[WHAT THE TASK REQUIRES]: The lines to return run from the start of the material below through the line holding "left shoulder: (456, 174)", both included; please give them back exactly, minus the pictures.

[DATA]:
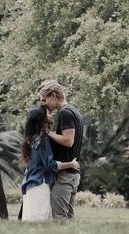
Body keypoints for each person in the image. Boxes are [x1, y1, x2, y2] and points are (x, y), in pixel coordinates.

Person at [21, 105, 79, 222]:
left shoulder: (33, 138)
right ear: (42, 118)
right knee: (38, 221)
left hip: (31, 183)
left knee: (30, 221)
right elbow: (50, 165)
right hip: (39, 184)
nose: (51, 114)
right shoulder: (41, 140)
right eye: (48, 113)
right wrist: (71, 164)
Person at [38, 80, 84, 219]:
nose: (43, 104)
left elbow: (68, 141)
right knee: (69, 217)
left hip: (65, 175)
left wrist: (47, 132)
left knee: (60, 218)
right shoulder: (74, 111)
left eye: (44, 100)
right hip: (71, 174)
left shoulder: (65, 113)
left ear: (53, 96)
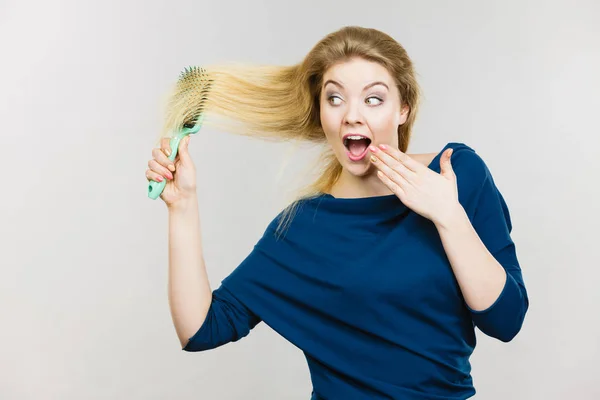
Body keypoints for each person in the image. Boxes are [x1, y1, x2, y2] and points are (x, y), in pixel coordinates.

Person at [145, 26, 529, 400]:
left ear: (403, 109)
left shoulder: (456, 174)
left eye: (374, 99)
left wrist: (449, 216)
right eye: (335, 98)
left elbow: (506, 320)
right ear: (321, 113)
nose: (352, 116)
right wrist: (182, 206)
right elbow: (200, 330)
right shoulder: (302, 227)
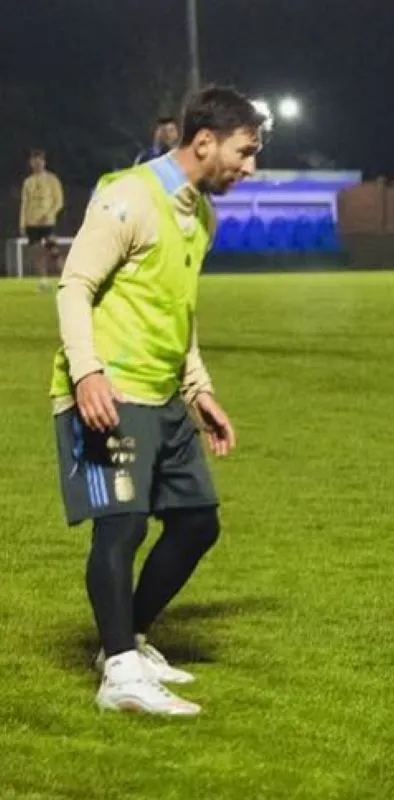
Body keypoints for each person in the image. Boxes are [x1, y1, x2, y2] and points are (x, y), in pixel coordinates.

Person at [52, 85, 265, 715]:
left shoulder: (201, 214)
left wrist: (199, 389)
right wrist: (87, 373)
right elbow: (74, 286)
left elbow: (180, 309)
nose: (250, 166)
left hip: (165, 395)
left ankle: (126, 640)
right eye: (245, 151)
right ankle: (118, 674)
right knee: (120, 528)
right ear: (204, 142)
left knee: (198, 521)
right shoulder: (126, 198)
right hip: (107, 392)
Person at [20, 148, 64, 292]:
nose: (37, 163)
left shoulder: (52, 179)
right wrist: (22, 223)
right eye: (34, 161)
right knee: (37, 253)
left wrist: (50, 213)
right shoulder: (28, 182)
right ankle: (43, 282)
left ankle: (66, 280)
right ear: (31, 163)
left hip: (47, 222)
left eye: (40, 160)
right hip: (32, 223)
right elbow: (24, 203)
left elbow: (59, 201)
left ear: (44, 162)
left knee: (54, 252)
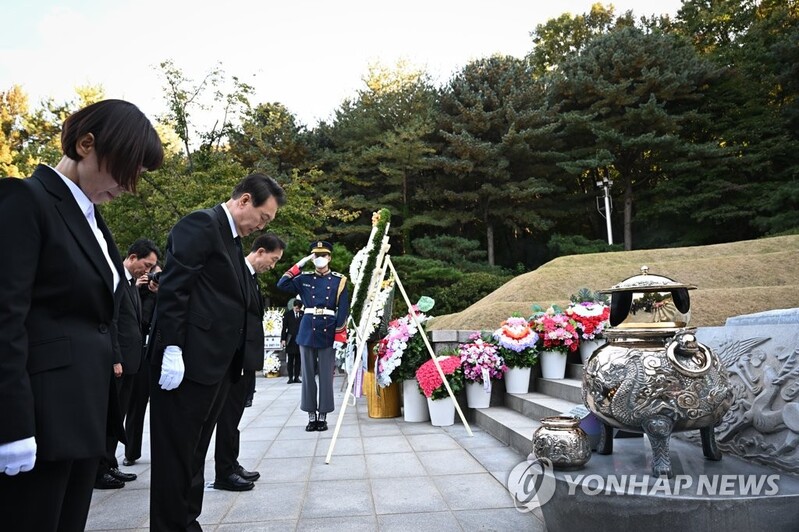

[OUTPUT OF THE TASK]:
Body keypoints for each person in the image. Boxes are [x1, y1, x2, y2] and points are (x, y), in pixel coordinates.

Person at [21, 105, 79, 222]:
left shoulder: (33, 138)
right ear: (42, 118)
right knee: (38, 221)
left hip: (31, 183)
left knee: (30, 221)
right elbow: (50, 165)
right hip: (39, 184)
nose: (51, 114)
right shoulder: (41, 140)
right eye: (48, 113)
right wrist: (71, 164)
Person at [38, 80, 84, 219]:
nose: (43, 104)
left elbow: (68, 141)
right knee: (69, 217)
left hip: (65, 175)
left wrist: (47, 132)
left knee: (60, 218)
right shoulder: (74, 111)
left eye: (44, 100)
right hip: (71, 174)
left shoulder: (65, 113)
left ear: (53, 96)
Body keypoints for each person in the image. Boxes are [x1, y1, x2, y2] and points are (x, y), in pixel coordinates.

Person at [145, 26, 529, 400]:
left ear: (403, 109)
left shoulder: (456, 174)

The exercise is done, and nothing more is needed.